Real-time Stamina is both a widget for the watch and charts that show up on the mobile and web apps. It is two metrics together – your current available stamina and your potential stamina. The idea is that you have a full bucket of stamina, and you draw from that bucket during an activity. So, if you are running evenly, the two would track together. But when you attack a climb, the real-time percentage might start dropping rapidly toward zero until you top the hill and recover. That might lower the potential slightly as well, and then as you recover the real-time would climb back up again to intersect with the potential figure. This is new, so watching it as you train and race will help inform how good it works for you. I did not get to test this enough to pass judgement, but I really like it as another fun screen to watch on challenging days.

Mapping

Mapping is another one of the Forerunner 955’s differentiating features from the 255 series and one of the use cases that I like to explore for a review. Unfortunately, due to illness and injury, I was not able to fully exercise this feature in time for the review. I may come back with updates to this section if I discover more during further use. Mapping on the 945 was already excellent and a feature that I have used frequently over the past couple years. The 955 is largely the same, but they can use a little more screen landscape, and the maps now better illustrate the path with the chevrons overlaid on the route.

What to Buy: Forerunner 955 or a 255 Series

Garmin announced six watches today, and this is only about two of them. The 255 series comes in four variants: regular and small; with and without Music. Today’s watch releases underscore an important pivot in Garmin’s product strategy: They are consolidating the running and multisport product lines. The 7xx and 9xx lines were their only multisport, and everything else (x5, 2xx, 4xx, 6xx, etc.) were running devices. This release suite gives the 255 series full multisport capabilities. The Forerunner 55 is the entry-level watch; the Forerunner 255 series is mid-level (but much more than what Garmin’s mid-level used to be); the Forerunner 945 LTE is their advanced, high-level with LTE; and the Forerunner 955 is the advanced, high-level watch. The 745 will still be available, but it is replaced by the 255S models. The 6xx running watch is no more.

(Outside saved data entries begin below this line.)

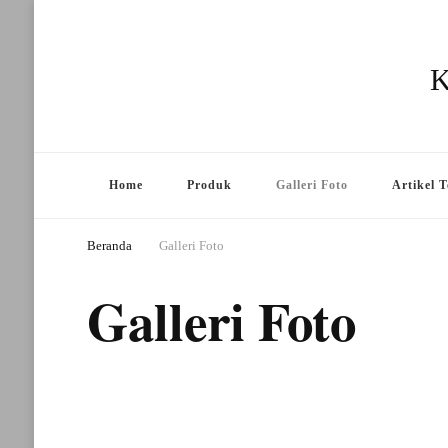
K
Home
Produk
Galleri Foto
Artikel T
Beranda
Galleri Foto
Galleri Foto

I am a big fan of the Forerunner 745, and that is a perfect watch for someone who prefers a smaller device and does not need the long battery life of the larger 955. I suspect that its spiritual successor, the Forerunner 255S, will be very popular with triathletes who like its size. It is slightly smaller than the 745, does everything (and more) that the 745 does, and has enough battery to cover most people for a full-distance triathlon. The 255 is slightly thinner and lighter than the 955. These are the major features the Forerunner 955 has above the 255 series.

  • Built-in mapping
  • Training readiness score
  • Touchscreen interface
  • Larger battery life
  • Solar charging option
  • More memory (it can hold more songs, for example)
  • Full bike power support
  • Real-time stamina

The Garmin Forerunner 955 Solar is for the triathlete who wants maximum everything. It significantly extends the battery life over the prior generation 945, and it has every conceivable analytics feature that Garmin and Firstbeat have invented. You do not have to wear it daily, but Garmin recommends you wear it while you sleep to maximize the benefits of its sleep and HRV analysis. Its overall user interface is a little more refined and easier to setup and use than its predecessor. This is much more than a “Plus” release and worthy of the upgrade.